Would you agree it is challenging to maintain lifelong friendships with women today? Making friends was simpler when we were children because we didn’t have any responsibilities to carry and insecurities to hide.
When we became adults, our priorities changed. If you are married with children, your new family came first. We love our families, but we need to keep our sanity, too. We need our friends again to navigate our so-called life.
Reach out Often
Social media has a way of giving us a bird’s-eye-view of our friends’ lives. They post happy family photos and we approve by liking or loving their post. Then, we hurry on again with life.
In our haste to get on with our lives, did we ever stop to look around? When was the last time y you checked in on your friend? How has she been coping with the pandemic?
You don’t have to get all chatty at once. Start with a text message asking how she is, or that you remembered her today. Don’t forget to greet her on her birthday or wedding anniversary. If you are on Facebook, you get alerts on your friends’ birthdays.
Show concern without appearing too nosy. We need to respect other people’s boundaries. A genuine friend will understand that and that’s how to maintain lifelong friendships. Keep the connection strong.
Schedule (online) meetups
We are all exhausted by this lockdown. It’s been a year and we are worse than when we started. So we hold off having lunch or coffee with our girlfriends because it is not safe. Thanks to Zoom and other video conferencing platforms, we can still keep in touch with our dear friends. We can connect with anytime if we want to.
Set up an online get together with a few of your closest friends. Respect each other’s season in life and consider everyone’s schedule. What’s so great about online meeting with friends is the absence of formalities. Unlike work or bible study meetings, online meeting with friends can be fun. You can even have coffee or lunch together. Remember to keep the connection both online and offline.
How to maintain lifelong friendships? Make time.
Appreciate their gesture
Let’s admit it. There are days our schedules are impossible to deal with and we forget to respond to a friend’s call or text message. Some days we get back at them after 3 days or not get back at all. They are our friends, they will understand. If we forget, the least we could do is respond even after a week of unintentionally seen zoning them.
Thank them too for the times they prayed for you and showed concern. Appreciate their support for your cause or business. Have an attitude of gratitude to maintain friendships. Celebrate her wins and comfort her pain.
Forgive each other’s faults
Colossians 3:13 tells us to
“Make allowance for each other’s faults, and forgive anyone who offends you. Remember, the Lord forgave you, so you must forgive others.“
In any hurting relationship, we can either be the victim or the offender. When we were children, it was easy to patch up with friends when we hurt each other. We keep quiet for a while. A few minutes later, we will play again. Maintaining adult friendships costs us our pride because we have to forgive or ask for forgiveness.
I know what’s like to be the victim and the offender. When you are the hurt party, you can choose to withhold forgiveness or not. I have forgiven some people who hurt me, but we don’t have a connection anymore. I learned that forgiveness does not always mean reconciliation.
Just Show Up
My friendship with my high school best friend stood the test of time. We went to different schools in college and gained new friends, but we kept the friendship through letter-writing. I made sure I was present on all her birthdays.
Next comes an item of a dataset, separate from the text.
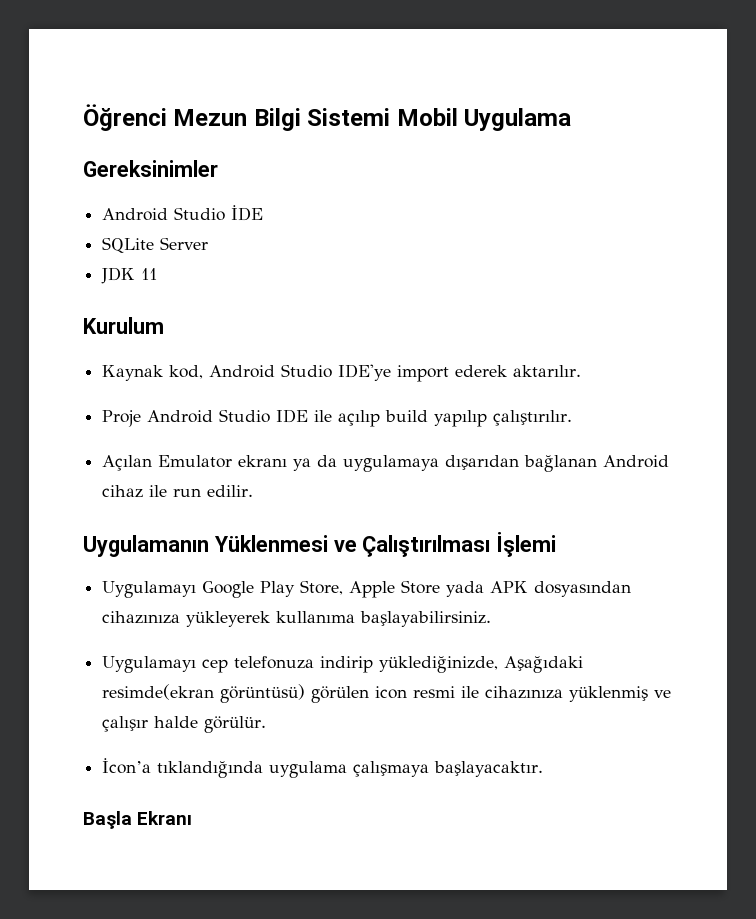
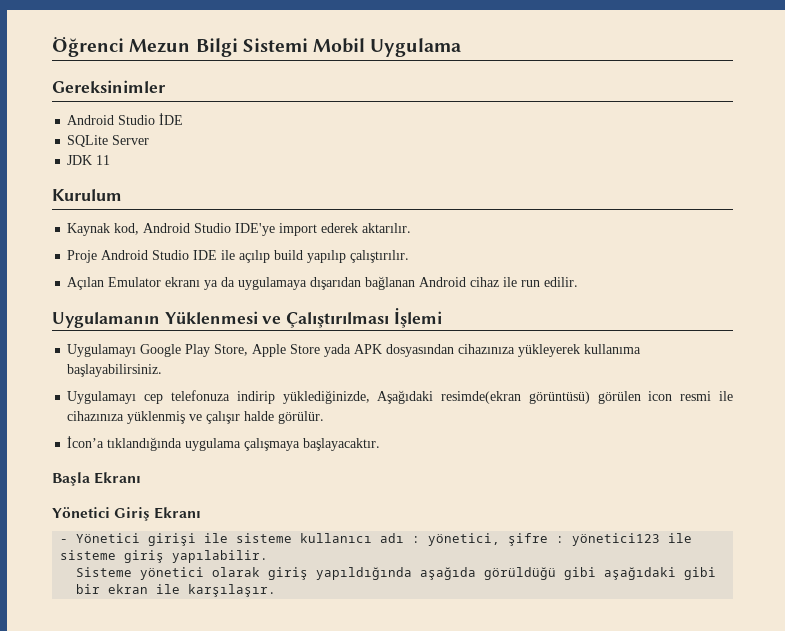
(193, 818) none -> [52,507,202,521] [60,533,693,546] [60,550,269,563] [76,567,717,580] [76,584,277,597] // Yönetici Giriş Ekranı // - Yönetici girişi ile sisteme kullanıcı adı : yönetici, şifre : yönetici123 ile sisteme giriş yapılabilir. // Sisteme yönetici olarak giriş yapıldığında aşağıda görüldüğü gibi aşağıdaki gibi bir ekran ile karşılaşır.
Sometimes I’d feel awkward because she had other friends, but her mom and older sister made me feel welcome. My BFF showed her appreciation every time I drop by to celebrate her birthday.
When she got married, I was there. She lived a new life with her family and settled in the US. She is a nurse and works long hours. So we lost touch for a while but reunited again thanks to the Internet. When I told her I was getting married in 2002, she made sure she would be in Manila for my wedding. I was so happy to have her as my Matron of Honor.
Like any balikbayan, my BFF meets her family and friends when she is in Manila. Despite her brief vacation, she always sets aside time to meet me. And I appreciate this a lot, so I adjust my schedule for her too.
The older we get, the smaller our meaningful connections are. We accept that not everyone we meet stays in our lives forever. Some will go and others will stay. We keep those who stayed close to our hearts. Carlin Flora, the author of Friendfluence: The Surprising Way Friends Make Us Who We Are, says,
“If you can find the time to binge-watch TV shows and check Facebook a million times a day, you can make time for your friends.”
Whats’s the longest friendship you have today? How do you maintain lifelong friendships?